Scouts roll with rain
Indoor activities a hit at Centennial Camporee
Dakota Smith had no idea welding had anything to do with the Boy Scouts.
“I thought it was all outdoors and stuff,” the 10-year-old from Spokane said.
There was the outdoors stuff, too, as Smith and the other members of Cub Scout Pack 117 watched Cub Master David Mayfield eat a grub on behalf of his pack as part of a survival demonstration.
Grub-eating and welding were but two of the more than 150 activities offered Saturday to participants at the Centennial Camporee at the Spokane County Fair and Expo Center.
The event is the celebration of the Boy Scouts of America’s 100th year and is the largest Scouting event ever hosted by the Inland Northwest Council, based in Spokane. More than 5,000 North Idaho and Eastern Washington Scouts and their families were expected to descend on the fairgrounds, with more than 3,000 camping on site Friday and Saturday nights, officials said.
“This is a celebration of 100 years of building the character of our young men,” said Roger Johnson, of Colville.

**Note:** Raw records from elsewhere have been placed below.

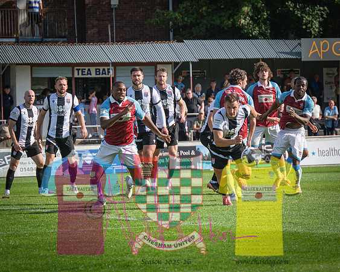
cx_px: 231
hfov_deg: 8.2
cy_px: 146
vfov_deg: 6.6
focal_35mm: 235
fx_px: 2361
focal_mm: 98
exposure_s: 1/2000
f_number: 4
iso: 200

Johnson became involved with Scouts as a boy and has been a Scout leader for more than 20 years. “I think it’s one of the greatest things we have here in America.”
The weekend camporee will be the largest Scouting event in the region since the 1973 national jamboree, held at Farragut State Park in Idaho. The national Boy Scout Jamboree, the largest gathering of Scouts in the country, is held every four years, usually at an East Coast location, making it financially impossible for some Scouting families to attend.

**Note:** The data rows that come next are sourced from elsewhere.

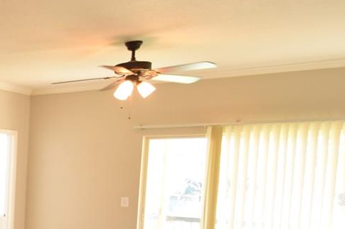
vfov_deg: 26.7
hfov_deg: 28.2
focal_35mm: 49
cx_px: -162
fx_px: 469
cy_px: 199
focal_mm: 10
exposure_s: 1/80
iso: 800
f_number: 4.5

“This gives our Scouts who can’t go to a jamboree an opportunity to experience something one-of-a-kind,” Johnson said. “It exposes them to so many different possibilities. Today some of them will walk away knowing what they want to do with their lives,” as well as a patch for participating.
Like the mission of Boy Scouts, the weekend’s events were organized around the belief of having “fun with a purpose.”
There were career demonstrations and activities offering fun and adventure. There were rock climbing, boating, derby car racing, snowboarding, paintball, old-fashioned log-sawing, archery and too many others to list.
There were also wild animal demonstrations, with hawks, owls and wolves. Then there were the traditional outdoor survival demonstrations, like how to make lanterns out of tin cans and the aforementioned grub-eating.
Some of the events, like the physical fitness demonstration, were built around requirements for merit badges, which Boy Scouts strive to earn.
As the rain began to fall Saturday afternoon, drenching the thousands of tents scattered across the fairgrounds, most Scouts used their keen sense of survival and opted for activities held inside where it was warm and dry.
Rex Barney, a Scout leader with Troop 550 in Colfax, helped with a computer recycling station, where dozens of curious youngsters ripped out the guts of donated, used computers.
The troop recycles the computer parts. In the process, the boys learn about how computers work and the various parts.
“Learning is by doing,” Barney said. “We are pretty hands-on here.”
Over at a woodworking table, Jake Hemphill, Ethan Tafoya, both 14, Joe Wright, 16, and brother Josh Wright, 15, from Troop 696 out of Newport, Wash., were huddled around a lathe.
Hemphill has been Scouting since “pretty much the first grade,” he said.
The teens said the organization has showed them the importance of helping others, leadership, survival and teamwork.
“There’s exposure here to a lot of different careers and interests,” said Lisa Hemphill, the teens’ Scout leader, and Jake Hemphill’s mother. “This is about building character and future citizens.”